In Parshat Shelach, which we read on Saturday, there’s the story of the arrest and execution of the man who gathered sticks on Shabbat (Numbers 15:32–36). Immediately after that story, there’s the commandment of tzitzit (15:37–41).

According to the text, the reason we (Jewish men with four-cornered garments) should wear tzitzit is so that “you may see them, and remember all the Eternal’s commandments, and perform them, and not stray after your minds and after your eyes….” The underlying theory seems really cool: people don’t sin because they’re wicked, but because they forget. I don’t gossip about someone because I want to drag his name through the mud (usually), but because I start gabbing, and one thing leads to another, and all of a sudden I’ve violated the commandments against lashon hara, negative gossip.

Two traditional sources discuss why this story and this commandment appear next to each other. The Tanna d’Bei Eliyahu Rabba (cited by Rabbi Philip Lefkowitz) has a midrash in which God asks Moses why this man was gathering sticks on Shabbat. Moses replied that Jews wear tefillin six days a week, which serves as a reminder to observe the commandments, but have no such reminder on Shabbat, and so God gave tzitzit as another reminder. According to Nachmanides, if that man had been wearing tzitzit, he wouldn’t have gathered the sticks, because he would have seen the blue thread, which would have reminded him of the sky, which would have reminded him of the Throne of Glory, and he would have refrained from sinning.

The problem with both of these explanations is, they’re absurd:

  1. In order for our stick-gatherer to be liable for the death penalty, two witnesses would have had to see him and explicitly warn him that he was committing a capital crime, and according to the oral tradition (Rashi, quoting Sanhedrin 41a), that’s exactly what happened. If that warning couldn’t deter the man, what difference would a little blue thread make?
  2. The reason we don’t wear tefillin on Shabbat is because Shabbat itself is supposed to serve as a sign, so on Shabbat the tefillin are superfluous.
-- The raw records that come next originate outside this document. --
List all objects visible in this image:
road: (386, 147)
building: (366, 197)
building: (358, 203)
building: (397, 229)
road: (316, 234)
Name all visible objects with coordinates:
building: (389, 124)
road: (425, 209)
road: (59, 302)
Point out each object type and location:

If Shabbat isn’t doing a good enough job at reminding us to observe the commandments, that’s an argument for wearing tefillin on Shabbat, not an argument for adding another sign.
  3. Nachmanides is suggesting a ridiculously long chain of associations for a person to make in the face of temptation.
  4. If you’re wearing one of the standard tzitzit-enhanced garments—a prayer shawl, a talit katan under your shirt, or one of those square tunics that everybody wore a thousand years ago—then you usually won’t even see your tzitzit, unless you stare at the ground all the time as you walk around.
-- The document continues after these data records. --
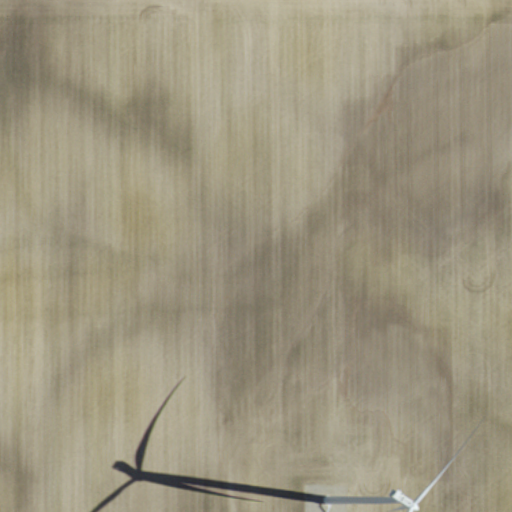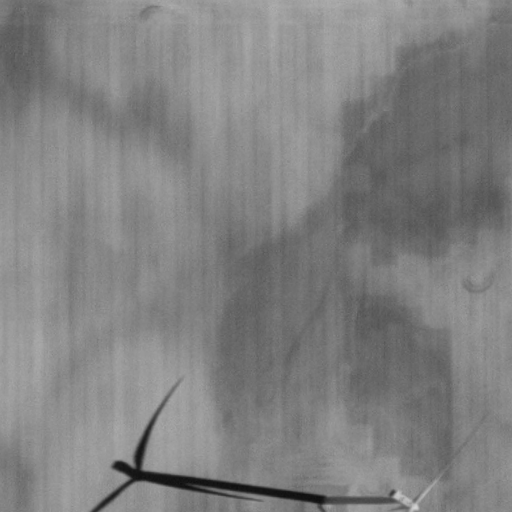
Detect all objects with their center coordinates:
wind turbine: (324, 499)
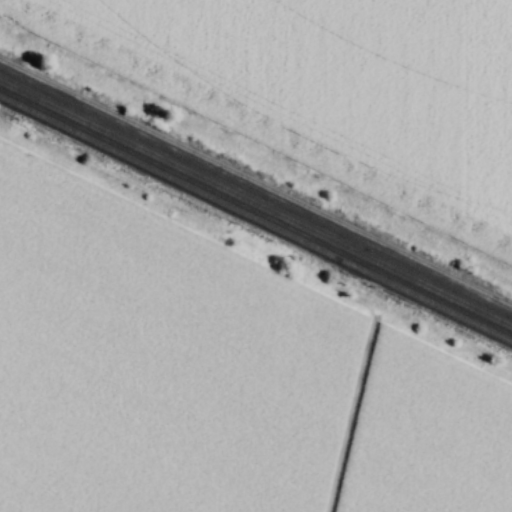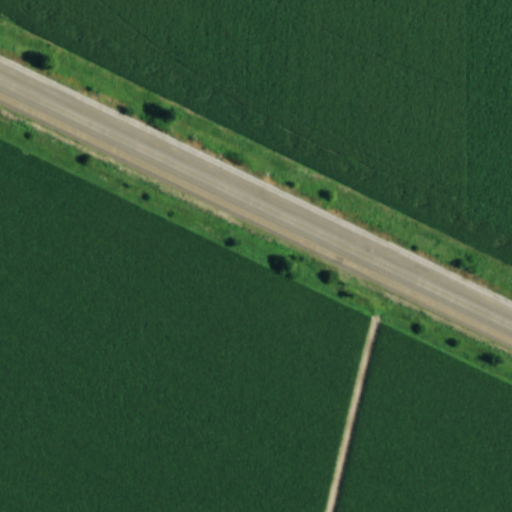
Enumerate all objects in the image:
railway: (256, 184)
railway: (256, 203)
railway: (255, 218)
crop: (214, 372)
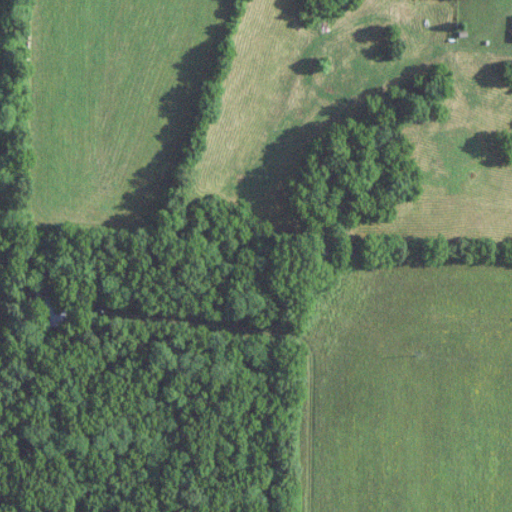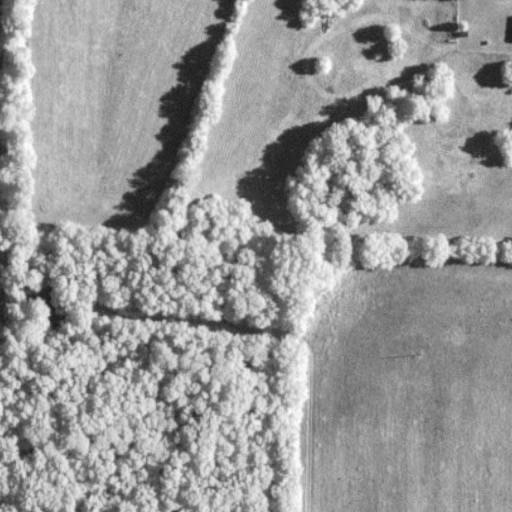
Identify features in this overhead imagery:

All these explanations suggest that tzitzit have some kind of magical power to keep people from sinning. Is there a more rational explanation for how tzitzit can help you lead a more Torah-oriented life?
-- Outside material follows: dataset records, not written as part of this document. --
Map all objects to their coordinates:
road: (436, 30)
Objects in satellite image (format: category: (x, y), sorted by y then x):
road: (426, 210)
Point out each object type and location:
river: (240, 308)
Let me suggest one: you see tzitzit on other people who are wearing them. Tzitzit are only useful in a community of people who wear tzitzit and follow the other commandments. With continual reminders that all of your peers are observant, you feel pressure to do the same, you won’t follow up on an impulse to look for opportunities to do wrong, and you’ll be less likely to take advantage of such opportunities when they appear.